_How to complete this task_:
Look through the listing below and report the lines that have the word "Silkscreen" in them.

_Information_:
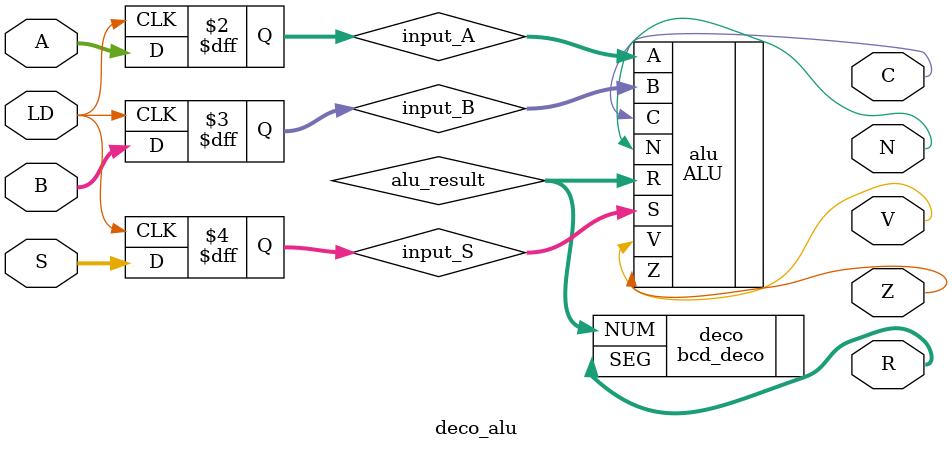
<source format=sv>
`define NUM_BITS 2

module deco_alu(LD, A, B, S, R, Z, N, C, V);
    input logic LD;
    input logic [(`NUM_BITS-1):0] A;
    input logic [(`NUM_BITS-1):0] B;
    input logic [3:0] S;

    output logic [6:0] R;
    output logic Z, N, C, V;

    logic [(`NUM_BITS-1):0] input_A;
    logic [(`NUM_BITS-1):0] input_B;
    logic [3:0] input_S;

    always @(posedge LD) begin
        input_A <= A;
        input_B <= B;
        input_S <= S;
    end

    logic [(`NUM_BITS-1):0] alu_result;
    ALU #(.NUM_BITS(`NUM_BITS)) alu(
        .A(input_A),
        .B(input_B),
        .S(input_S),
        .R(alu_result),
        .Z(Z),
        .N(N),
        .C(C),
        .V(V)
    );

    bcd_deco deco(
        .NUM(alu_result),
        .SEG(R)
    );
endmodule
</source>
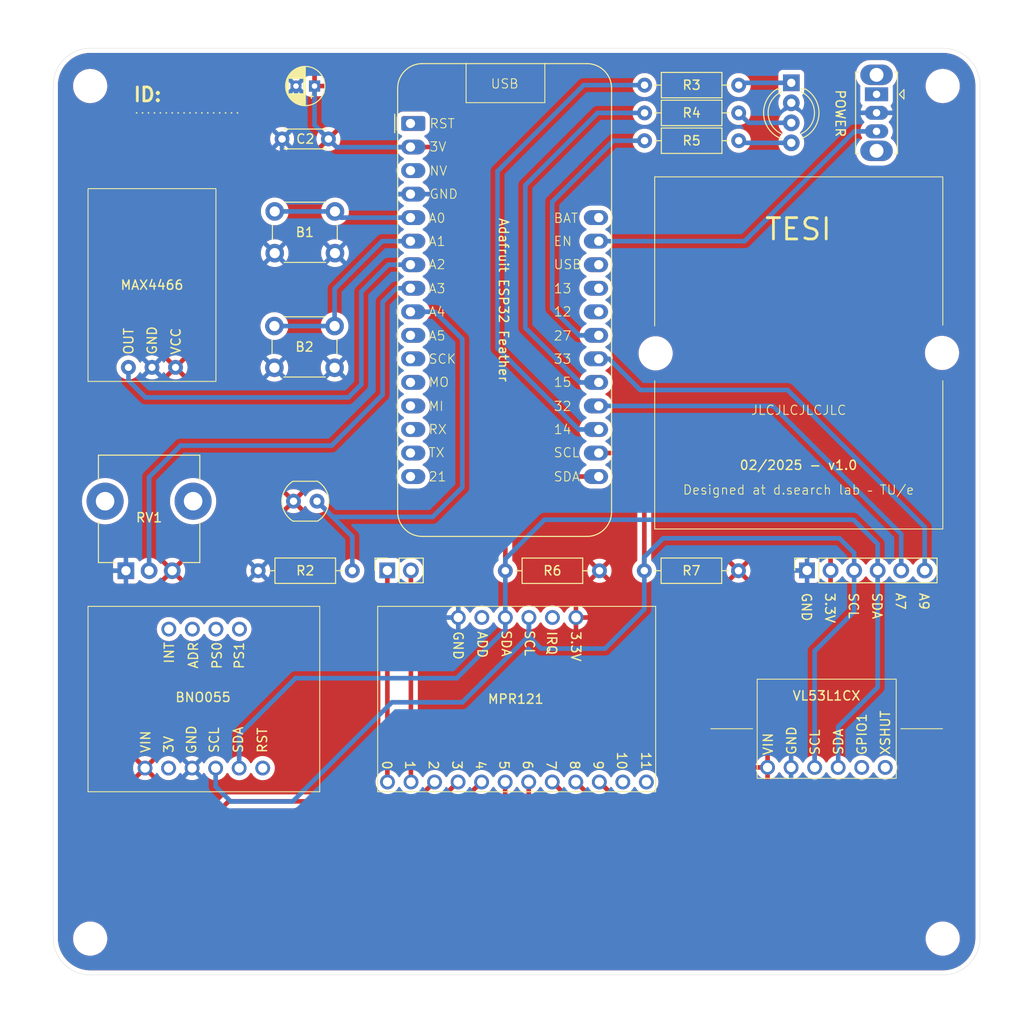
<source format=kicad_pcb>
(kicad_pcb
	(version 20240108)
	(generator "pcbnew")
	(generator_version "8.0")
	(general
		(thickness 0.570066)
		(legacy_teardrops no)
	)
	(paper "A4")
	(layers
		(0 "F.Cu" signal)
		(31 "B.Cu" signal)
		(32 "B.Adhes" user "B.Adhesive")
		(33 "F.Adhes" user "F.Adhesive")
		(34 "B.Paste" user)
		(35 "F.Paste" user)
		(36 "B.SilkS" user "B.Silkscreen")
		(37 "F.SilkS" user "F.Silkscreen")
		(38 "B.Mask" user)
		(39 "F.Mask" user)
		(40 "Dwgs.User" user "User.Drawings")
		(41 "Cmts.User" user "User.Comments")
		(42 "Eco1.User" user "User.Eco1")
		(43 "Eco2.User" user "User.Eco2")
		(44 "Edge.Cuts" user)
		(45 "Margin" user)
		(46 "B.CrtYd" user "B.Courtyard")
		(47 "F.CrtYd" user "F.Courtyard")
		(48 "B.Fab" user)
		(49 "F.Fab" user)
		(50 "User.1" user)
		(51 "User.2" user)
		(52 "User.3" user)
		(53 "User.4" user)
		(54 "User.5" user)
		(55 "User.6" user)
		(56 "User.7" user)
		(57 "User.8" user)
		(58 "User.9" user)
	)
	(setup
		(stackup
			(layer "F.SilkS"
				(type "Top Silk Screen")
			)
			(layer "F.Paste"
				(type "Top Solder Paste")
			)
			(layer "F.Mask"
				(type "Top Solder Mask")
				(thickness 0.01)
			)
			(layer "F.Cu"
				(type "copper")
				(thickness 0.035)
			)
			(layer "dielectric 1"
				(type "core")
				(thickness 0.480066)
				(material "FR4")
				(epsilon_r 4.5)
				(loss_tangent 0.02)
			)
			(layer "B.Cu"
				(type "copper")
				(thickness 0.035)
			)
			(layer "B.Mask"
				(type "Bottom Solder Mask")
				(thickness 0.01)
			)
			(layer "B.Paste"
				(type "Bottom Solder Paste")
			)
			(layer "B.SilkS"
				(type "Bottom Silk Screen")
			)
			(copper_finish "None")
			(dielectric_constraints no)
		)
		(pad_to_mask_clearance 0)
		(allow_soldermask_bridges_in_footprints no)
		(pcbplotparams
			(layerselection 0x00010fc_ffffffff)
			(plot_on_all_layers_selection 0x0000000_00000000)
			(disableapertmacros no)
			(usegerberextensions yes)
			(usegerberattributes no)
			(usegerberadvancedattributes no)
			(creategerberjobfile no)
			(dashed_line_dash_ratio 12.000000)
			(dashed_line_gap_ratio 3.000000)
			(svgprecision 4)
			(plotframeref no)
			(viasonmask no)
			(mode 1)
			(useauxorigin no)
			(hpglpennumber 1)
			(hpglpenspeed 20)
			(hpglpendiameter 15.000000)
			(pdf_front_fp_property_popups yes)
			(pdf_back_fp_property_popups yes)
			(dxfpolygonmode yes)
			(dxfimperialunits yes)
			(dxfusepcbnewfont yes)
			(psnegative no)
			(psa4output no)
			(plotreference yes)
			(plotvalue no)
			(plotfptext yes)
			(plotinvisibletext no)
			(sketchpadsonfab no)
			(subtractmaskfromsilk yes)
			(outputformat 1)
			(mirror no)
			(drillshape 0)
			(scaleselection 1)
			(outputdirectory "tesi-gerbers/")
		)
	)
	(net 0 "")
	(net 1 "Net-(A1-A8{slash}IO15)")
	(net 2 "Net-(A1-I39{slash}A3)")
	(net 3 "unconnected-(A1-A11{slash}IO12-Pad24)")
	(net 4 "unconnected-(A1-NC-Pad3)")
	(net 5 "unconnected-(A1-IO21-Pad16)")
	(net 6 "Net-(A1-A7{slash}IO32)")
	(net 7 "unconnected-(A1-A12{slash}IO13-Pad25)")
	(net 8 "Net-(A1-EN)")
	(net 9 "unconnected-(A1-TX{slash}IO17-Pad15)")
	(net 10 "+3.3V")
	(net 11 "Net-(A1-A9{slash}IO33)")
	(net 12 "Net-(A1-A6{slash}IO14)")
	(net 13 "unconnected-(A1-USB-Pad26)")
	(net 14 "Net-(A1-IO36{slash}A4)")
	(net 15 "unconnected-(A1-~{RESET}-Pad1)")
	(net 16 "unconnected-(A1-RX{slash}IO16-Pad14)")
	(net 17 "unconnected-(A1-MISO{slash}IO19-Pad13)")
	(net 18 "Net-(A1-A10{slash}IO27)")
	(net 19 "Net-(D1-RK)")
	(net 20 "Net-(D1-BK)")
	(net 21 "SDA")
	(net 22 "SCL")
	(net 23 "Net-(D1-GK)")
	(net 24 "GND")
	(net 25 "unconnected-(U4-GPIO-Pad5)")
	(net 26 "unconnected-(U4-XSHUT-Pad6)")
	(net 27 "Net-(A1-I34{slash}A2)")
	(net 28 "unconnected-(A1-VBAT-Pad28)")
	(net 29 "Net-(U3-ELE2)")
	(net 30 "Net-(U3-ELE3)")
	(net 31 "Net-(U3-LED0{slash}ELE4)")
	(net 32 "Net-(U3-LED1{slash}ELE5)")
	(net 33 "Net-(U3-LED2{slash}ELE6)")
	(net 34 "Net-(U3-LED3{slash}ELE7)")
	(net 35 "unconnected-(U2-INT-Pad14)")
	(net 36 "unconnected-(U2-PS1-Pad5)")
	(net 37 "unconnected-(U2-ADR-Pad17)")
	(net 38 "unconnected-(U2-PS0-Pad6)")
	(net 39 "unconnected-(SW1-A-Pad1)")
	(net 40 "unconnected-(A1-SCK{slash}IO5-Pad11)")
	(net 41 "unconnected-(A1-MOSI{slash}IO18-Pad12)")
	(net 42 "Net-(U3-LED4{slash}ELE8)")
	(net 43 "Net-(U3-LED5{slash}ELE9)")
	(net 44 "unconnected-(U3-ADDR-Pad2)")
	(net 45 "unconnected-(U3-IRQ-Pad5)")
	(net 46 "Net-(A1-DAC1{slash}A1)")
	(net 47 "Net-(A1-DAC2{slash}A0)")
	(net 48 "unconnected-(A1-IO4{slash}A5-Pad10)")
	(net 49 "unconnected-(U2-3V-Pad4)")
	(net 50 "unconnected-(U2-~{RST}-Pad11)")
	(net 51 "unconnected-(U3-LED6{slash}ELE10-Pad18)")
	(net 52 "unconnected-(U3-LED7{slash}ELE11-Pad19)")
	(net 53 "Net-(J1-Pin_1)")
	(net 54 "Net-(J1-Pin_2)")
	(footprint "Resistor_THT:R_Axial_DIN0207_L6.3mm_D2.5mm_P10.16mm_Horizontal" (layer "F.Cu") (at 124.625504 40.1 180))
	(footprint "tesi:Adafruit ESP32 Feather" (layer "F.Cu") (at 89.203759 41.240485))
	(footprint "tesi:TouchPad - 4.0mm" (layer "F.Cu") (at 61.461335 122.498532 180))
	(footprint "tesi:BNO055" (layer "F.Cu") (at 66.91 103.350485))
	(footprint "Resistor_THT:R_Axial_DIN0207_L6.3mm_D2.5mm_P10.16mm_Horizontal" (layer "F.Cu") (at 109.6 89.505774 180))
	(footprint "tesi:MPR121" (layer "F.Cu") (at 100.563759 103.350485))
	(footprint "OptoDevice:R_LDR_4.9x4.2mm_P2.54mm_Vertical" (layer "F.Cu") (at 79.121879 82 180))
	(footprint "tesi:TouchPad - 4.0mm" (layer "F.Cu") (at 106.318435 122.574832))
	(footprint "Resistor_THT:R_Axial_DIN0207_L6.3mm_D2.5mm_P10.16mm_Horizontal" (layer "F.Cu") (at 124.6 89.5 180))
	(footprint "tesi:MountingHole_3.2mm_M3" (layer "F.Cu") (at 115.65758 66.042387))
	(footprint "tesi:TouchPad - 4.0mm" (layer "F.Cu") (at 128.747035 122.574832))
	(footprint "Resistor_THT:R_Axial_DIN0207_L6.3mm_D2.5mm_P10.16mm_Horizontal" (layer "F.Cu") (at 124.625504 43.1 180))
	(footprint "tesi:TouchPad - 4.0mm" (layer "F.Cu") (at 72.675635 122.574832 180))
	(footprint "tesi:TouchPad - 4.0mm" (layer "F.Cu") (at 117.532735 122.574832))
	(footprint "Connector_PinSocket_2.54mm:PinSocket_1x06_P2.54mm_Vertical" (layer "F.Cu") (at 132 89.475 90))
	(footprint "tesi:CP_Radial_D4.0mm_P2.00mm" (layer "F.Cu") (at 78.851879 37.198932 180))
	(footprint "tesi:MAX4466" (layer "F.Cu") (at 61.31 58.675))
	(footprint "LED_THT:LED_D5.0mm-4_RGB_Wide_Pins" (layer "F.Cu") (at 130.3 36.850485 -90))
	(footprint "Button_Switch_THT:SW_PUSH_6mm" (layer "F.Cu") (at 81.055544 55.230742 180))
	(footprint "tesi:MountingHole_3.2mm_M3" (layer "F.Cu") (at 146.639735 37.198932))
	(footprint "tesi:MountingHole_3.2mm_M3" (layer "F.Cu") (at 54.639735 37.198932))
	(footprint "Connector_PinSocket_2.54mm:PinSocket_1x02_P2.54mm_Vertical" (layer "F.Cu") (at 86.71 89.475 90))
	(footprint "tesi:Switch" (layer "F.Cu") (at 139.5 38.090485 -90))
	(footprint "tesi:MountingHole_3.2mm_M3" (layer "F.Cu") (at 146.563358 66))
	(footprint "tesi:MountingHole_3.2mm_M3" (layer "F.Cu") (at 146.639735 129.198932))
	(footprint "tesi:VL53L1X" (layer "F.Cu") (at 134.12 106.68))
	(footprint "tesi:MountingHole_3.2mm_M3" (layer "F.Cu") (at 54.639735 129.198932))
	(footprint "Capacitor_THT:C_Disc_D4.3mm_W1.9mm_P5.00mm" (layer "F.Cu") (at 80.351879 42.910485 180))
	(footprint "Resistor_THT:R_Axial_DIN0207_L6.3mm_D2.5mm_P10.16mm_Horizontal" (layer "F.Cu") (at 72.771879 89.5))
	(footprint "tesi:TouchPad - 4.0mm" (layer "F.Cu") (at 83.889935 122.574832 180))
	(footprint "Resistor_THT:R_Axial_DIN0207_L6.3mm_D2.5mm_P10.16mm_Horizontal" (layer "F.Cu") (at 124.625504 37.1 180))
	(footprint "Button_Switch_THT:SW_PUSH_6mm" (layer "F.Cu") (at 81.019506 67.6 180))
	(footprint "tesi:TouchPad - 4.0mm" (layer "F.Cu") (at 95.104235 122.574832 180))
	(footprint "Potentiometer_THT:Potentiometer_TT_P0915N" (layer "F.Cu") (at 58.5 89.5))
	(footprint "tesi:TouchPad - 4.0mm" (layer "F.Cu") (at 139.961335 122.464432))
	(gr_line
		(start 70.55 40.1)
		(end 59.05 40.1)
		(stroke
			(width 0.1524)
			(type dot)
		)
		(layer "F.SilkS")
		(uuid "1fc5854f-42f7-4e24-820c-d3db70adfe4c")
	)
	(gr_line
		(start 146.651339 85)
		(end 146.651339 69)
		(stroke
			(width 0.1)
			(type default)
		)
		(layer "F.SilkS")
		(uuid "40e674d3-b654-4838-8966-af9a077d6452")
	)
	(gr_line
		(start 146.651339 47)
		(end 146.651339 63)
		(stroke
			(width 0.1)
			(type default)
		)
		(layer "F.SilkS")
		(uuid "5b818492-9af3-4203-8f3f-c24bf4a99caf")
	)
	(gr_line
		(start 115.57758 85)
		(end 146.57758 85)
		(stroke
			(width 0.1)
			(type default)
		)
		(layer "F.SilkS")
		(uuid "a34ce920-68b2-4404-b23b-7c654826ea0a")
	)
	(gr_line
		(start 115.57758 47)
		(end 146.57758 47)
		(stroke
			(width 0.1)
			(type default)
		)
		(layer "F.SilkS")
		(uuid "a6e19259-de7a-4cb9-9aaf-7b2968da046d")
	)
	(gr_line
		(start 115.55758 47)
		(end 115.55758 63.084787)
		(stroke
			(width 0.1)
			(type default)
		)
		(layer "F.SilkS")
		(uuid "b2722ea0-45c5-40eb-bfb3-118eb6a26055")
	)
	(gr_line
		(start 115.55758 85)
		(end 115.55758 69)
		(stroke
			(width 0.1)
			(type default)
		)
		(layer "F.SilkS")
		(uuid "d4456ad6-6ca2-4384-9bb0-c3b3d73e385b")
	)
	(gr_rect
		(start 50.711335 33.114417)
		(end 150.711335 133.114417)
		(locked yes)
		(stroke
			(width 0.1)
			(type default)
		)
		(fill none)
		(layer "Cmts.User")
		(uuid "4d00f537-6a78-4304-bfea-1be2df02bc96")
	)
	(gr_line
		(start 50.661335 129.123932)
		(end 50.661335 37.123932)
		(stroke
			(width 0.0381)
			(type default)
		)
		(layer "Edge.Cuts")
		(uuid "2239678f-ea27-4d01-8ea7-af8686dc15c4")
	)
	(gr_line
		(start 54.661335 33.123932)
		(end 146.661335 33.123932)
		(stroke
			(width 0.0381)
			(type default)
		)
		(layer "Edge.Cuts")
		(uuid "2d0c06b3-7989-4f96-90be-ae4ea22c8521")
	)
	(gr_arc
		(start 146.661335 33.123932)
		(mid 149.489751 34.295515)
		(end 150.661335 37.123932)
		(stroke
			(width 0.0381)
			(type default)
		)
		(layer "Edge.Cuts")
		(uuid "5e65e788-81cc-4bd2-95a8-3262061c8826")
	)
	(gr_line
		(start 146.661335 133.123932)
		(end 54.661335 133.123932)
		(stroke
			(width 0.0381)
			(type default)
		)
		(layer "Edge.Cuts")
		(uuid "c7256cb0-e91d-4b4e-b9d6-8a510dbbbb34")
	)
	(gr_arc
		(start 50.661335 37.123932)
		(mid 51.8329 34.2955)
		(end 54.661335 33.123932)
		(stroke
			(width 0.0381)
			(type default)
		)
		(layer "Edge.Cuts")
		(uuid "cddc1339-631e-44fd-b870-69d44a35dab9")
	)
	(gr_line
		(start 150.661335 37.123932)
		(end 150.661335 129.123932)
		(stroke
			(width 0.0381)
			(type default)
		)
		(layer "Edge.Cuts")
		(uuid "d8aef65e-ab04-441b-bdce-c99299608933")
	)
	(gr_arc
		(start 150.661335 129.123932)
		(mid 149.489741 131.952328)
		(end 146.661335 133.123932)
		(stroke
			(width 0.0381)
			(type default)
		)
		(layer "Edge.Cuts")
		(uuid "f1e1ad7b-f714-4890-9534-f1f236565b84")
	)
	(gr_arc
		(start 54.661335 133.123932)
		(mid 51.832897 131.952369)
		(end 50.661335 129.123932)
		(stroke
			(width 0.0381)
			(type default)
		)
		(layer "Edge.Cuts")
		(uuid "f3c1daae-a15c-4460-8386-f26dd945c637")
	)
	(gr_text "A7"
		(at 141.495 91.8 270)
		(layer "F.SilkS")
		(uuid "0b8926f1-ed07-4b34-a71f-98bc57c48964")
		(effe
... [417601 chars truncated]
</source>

_Response for this exercise_:
		(36 "B.SilkS" user "B.Silkscreen")
		(37 "F.SilkS" user "F.Silkscreen")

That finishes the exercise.